Azure ML (34%) and Kubernetes (31%) lead, with AWS SageMaker (28%) close behind. 17% don't deploy models at all. Cloud platforms and K8s are the go-to; TensorFlow Serving, MLflow, and Databricks show up but at lower rates.
Do you use any tools to monitor ML models in production?
37% use Prometheus and Grafana,the classic observability stack. 30% don't monitor models at all, which is risky. Custom scripts (22%) and ELK (15%) are common; Evidently and WhyLabs are used by a smaller slice.
Which tools do you use for model training and experimentation?
MLflow dominates at 61%,it's the default for experiment tracking. 32% don't use dedicated tools (notebooks and scripts instead). TensorBoard, W&B, Kubeflow, and framework-specific setups show up at lower percentages.
Which tools do you use for model or data versioning?
MLflow again leads at 65%; it's the standard for model and experiment versioning. 35% don't use versioning tools. Git and DVC are used by a small share,versioning is still under-adopted compared to training tools.
Which workflow orchestration tools do you use for ML pipelines?
Airflow is on top at 58%,it's the default for pipeline orchestration. 23% don't use orchestration tools. Prefect (15%) and Dagster (12%) are next; Kestra, Kubeflow, and AWS Step Functions also appear.
Which CI/CD tools do you use for ML workflows?
GitLab CI/CD leads at 50%, with MLflow (32%) often used in the ML loop. 25% don't use CI/CD for ML. GitHub Actions (14%) and Jenkins (7%) are the other common options,ML CI/CD is still catching on.
Do you use any feature stores?
63% don't use feature stores,they're not mainstream yet. Among those who do, AWS SageMaker (17%), Databricks (13%), and Vertex AI (13%) lead. Custom and Feast show up at low percentages.
How often do you retrain your models in production?
48% don't retrain,models are often deployed and left as-is. 28% retrain when performance drops and 20% on a schedule (weekly, monthly). Only 4% do continuous/online learning. Retraining is a clear gap for many teams.
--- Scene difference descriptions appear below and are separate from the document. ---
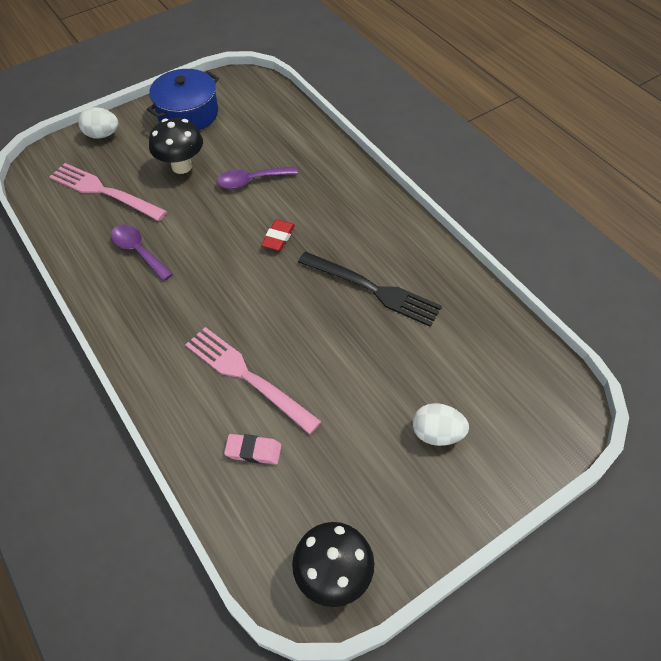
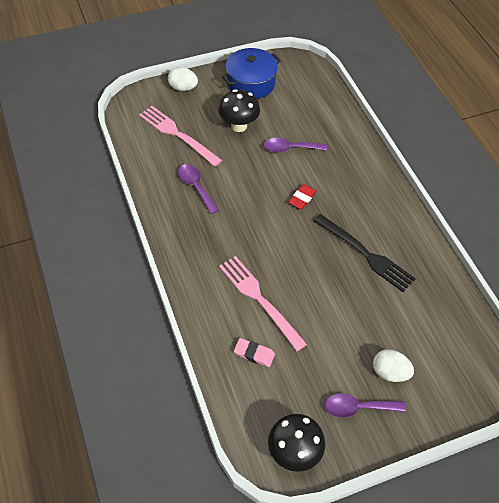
camera: 10 degrees right, 0 degrees up
none -> purple spoon [325,393,406,418]

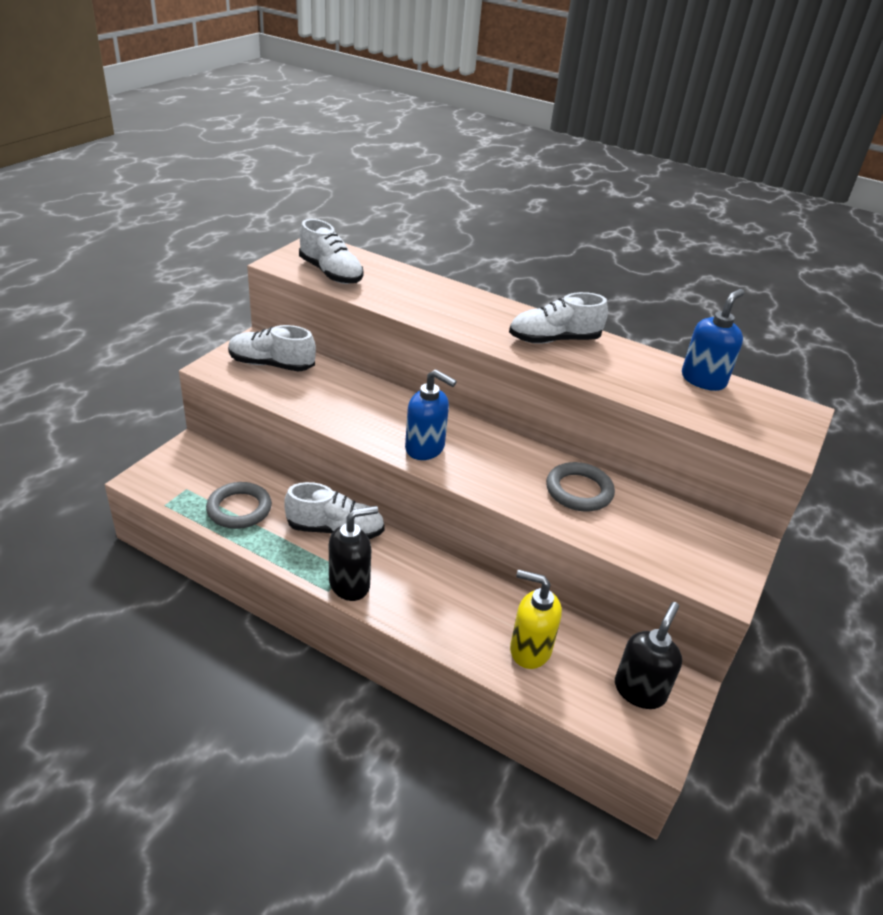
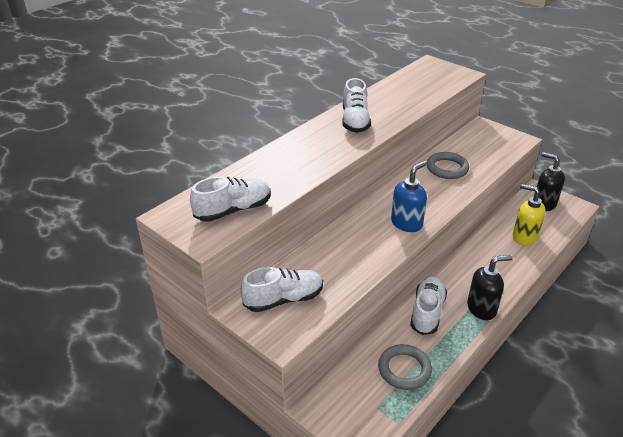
camera: 75 degrees left, 0 degrees up
white shoe [228,325,316,371] -> white shoe turned 135 degrees counterclockwise [241,267,323,312]
black soap dispenser [329,506,378,601] -> black soap dispenser turned 90 degrees clockwise [467,255,513,320]
yellow soap dispenser [510,569,562,669] -> yellow soap dispenser turned 90 degrees clockwise [513,184,546,246]
blue soap dispenser [682,289,744,391] -> none

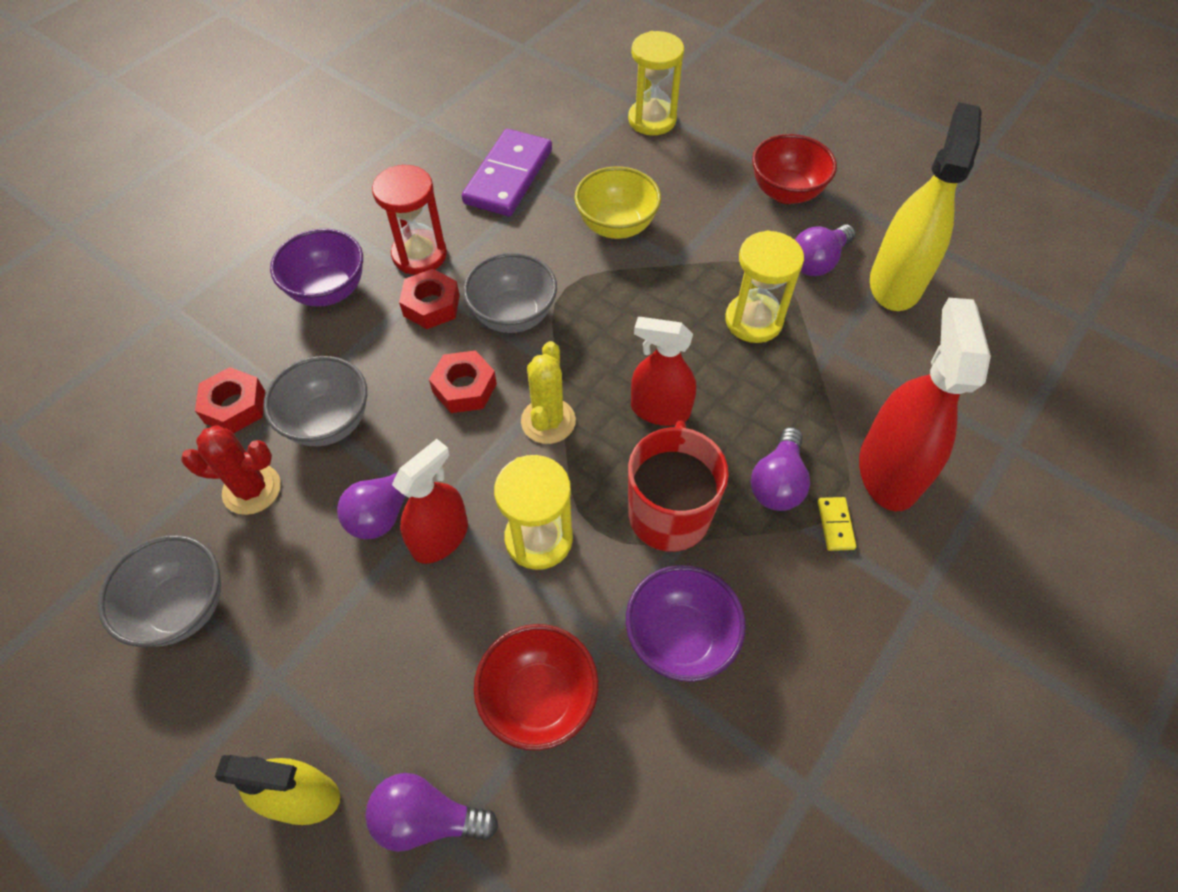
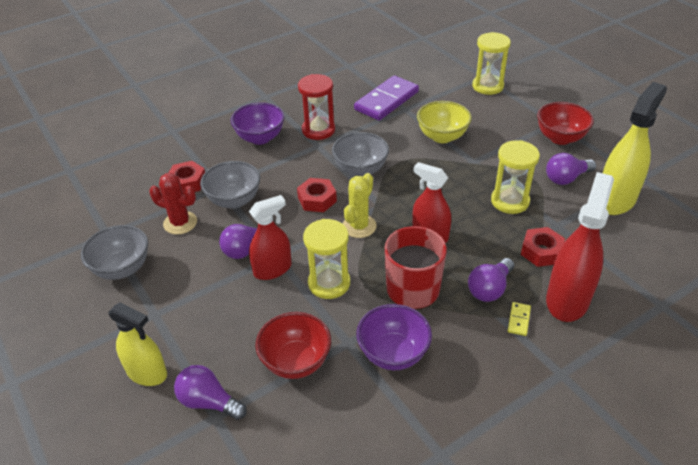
camera: 20 degrees right, 15 degrees down
red nut [399,269,460,329] -> red nut moved to [521,227,565,267]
Where do you run your ML workloads?
AWS (46%) and Azure (38%) are the top clouds; 38% also use on-prem. GCP is at 19%. Many use a mix of cloud and on-prem, hybrid and multi-cloud are common for ML.
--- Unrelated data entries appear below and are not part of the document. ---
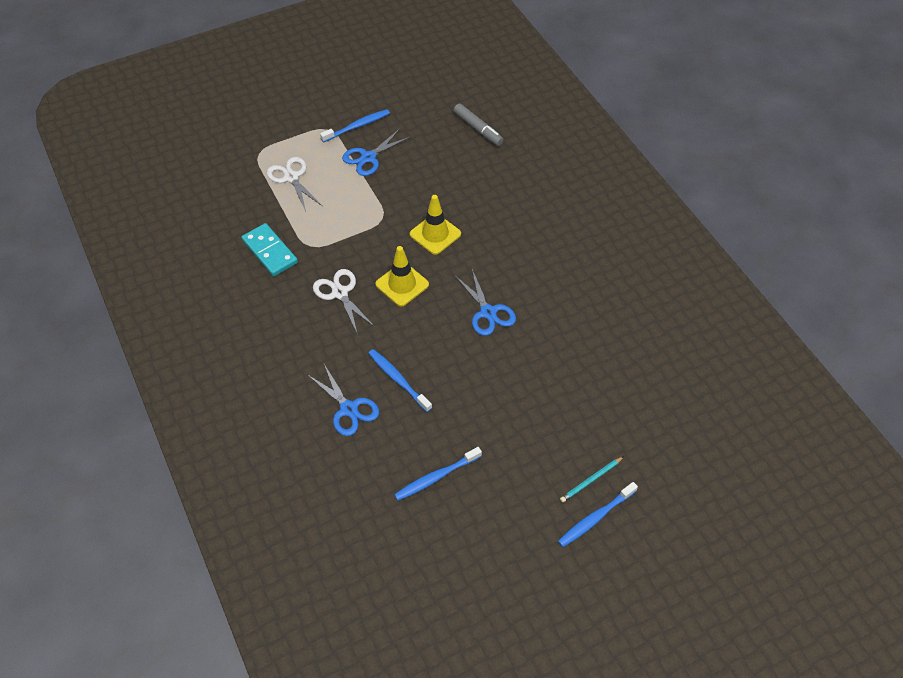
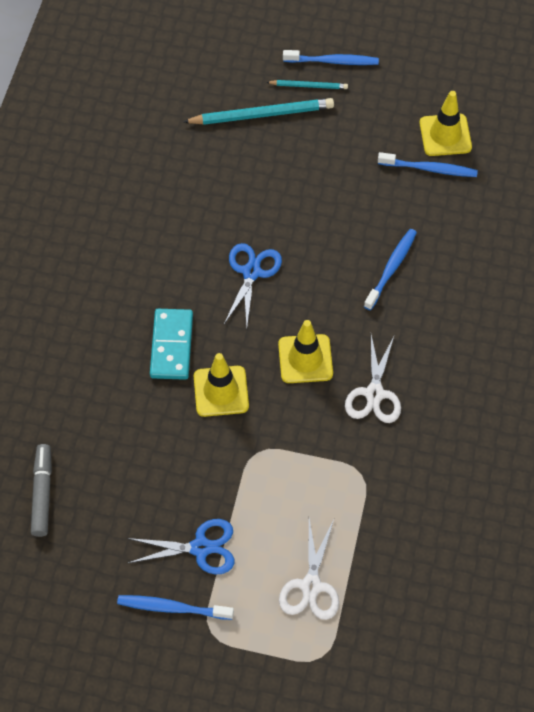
camera: 140 degrees left, 5 degrees up
turquoise domino [241,223,298,276] -> turquoise domino moved to [150,309,193,380]
blue scissors [307,364,379,436] -> none
blue toothbrush [368,349,432,412] -> blue toothbrush turned 150 degrees counterclockwise [364,229,417,310]
none -> turquoise pencil [183,98,334,125]
none -> yellow traffic cone [419,91,472,156]

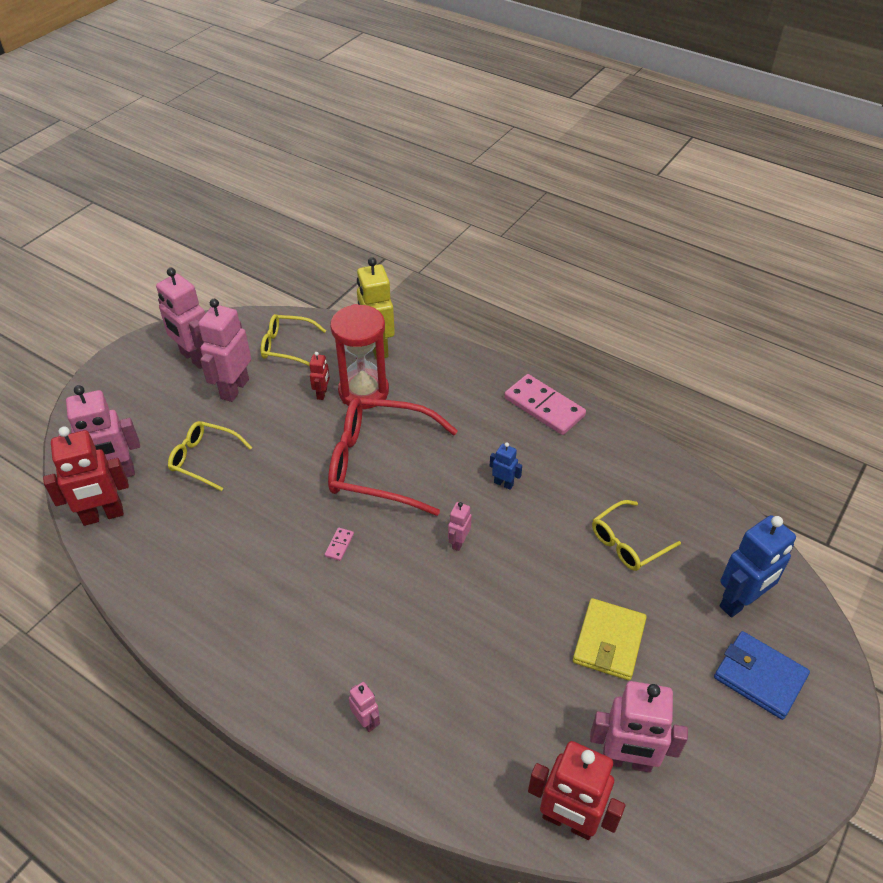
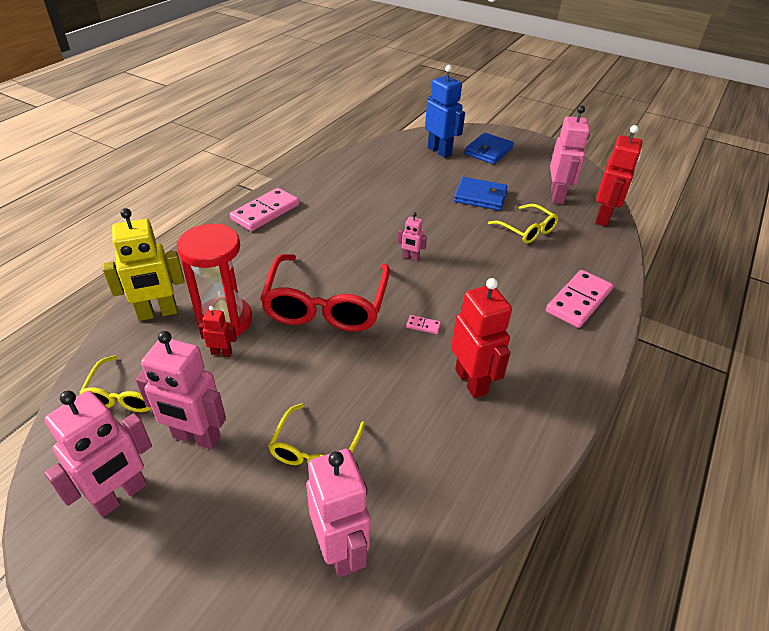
camera: 95 degrees left, 5 degrees down
red robot [43,426,129,526] -> red robot moved to [451,278,512,398]
pink robot [349,682,380,732] -> pink domino [546,270,613,328]
blue robot [490,443,522,490] -> none
yellow wallet [573,598,647,680] -> blue wallet [454,177,508,211]
yellow glasses [592,500,681,571] -> yellow glasses moved to [488,204,558,244]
How many people are in your ML team(s)?
Most teams are small: 48% have 1–5 people and 30% have 6–10. 7% have no dedicated ML team (0). Larger teams (21–50, 51+) are a minority, ML is often owned by small, focused groups.
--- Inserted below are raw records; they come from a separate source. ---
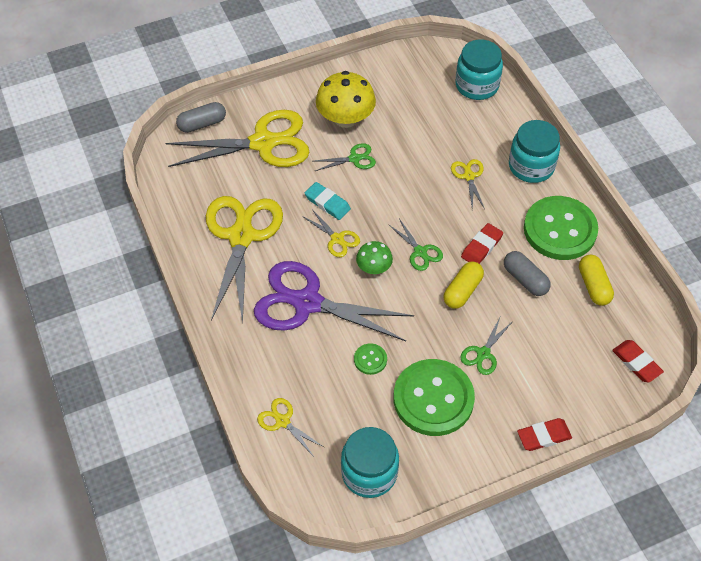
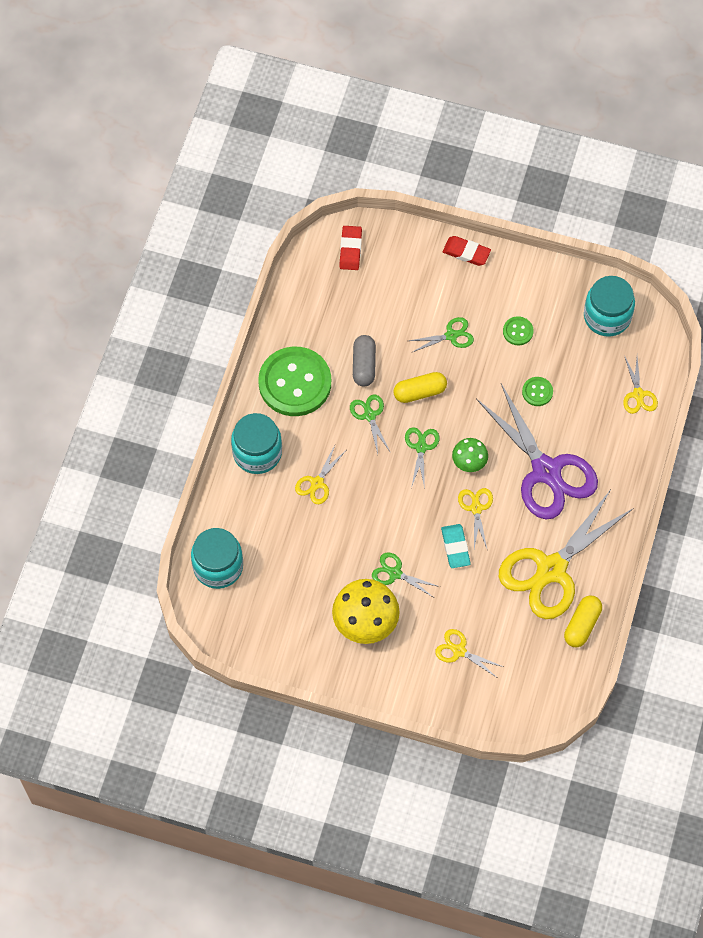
camera: 140 degrees left, 10 degrees up
yellow scissors [166,110,309,167] -> yellow scissors [435,629,503,677], size x0.44
grey capsule [176,102,226,133] -> none
green button [394,359,475,436] -> green button [503,316,534,345], size x0.42
red eraser [461,223,503,264] -> green scissors [350,394,391,454]
yellow capsule [579,255,614,306] -> yellow capsule moved to [564,595,602,648]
Do you have a centralized MLOps team?
68% don't have a dedicated MLOps team,ML and MLOps are usually embedded in product or data teams. The 32% with a centralized team are often bigger orgs that have invested in MLOps as a function.
How would you describe your MLOps maturity?
33% have standardized deployment and monitoring; 30% have some production models and 30% are mostly manual or experiments-only. Only 7% mention advanced MLOps (CI/CD, automated retraining, clear ownership). Maturity is spread out, no single dominant stage.
For the ML/MLOps tools you use, how would you describe their role?
36% say experimental/pilot only; 32% use them regularly but not critically, and 32% say they're mission-critical. It's an even split,tools are either critical or still in exploration for most teams.
Which ML or MLOps tools do you plan to adopt or expand in the next 12 months?
Plans are fragmented, each option is ~8% (only 12 respondents). MLflow, Airflow, Prefect, Kestra, Feast, Kubeflow, Azure ML, W&B, and CI/CD come up. People are still exploring; no single tool dominates the roadmap.
What are your biggest challenges in ML engineering and MLOps?
Deployment complexity (69%) and lack of skills (54%) are the top two. Monitoring (46%), data quality (35%), and scaling pipelines (35%) follow. Integration (31%), compliance (27%), and cost (23%) round it out, getting models live and keeping them healthy is the main pain.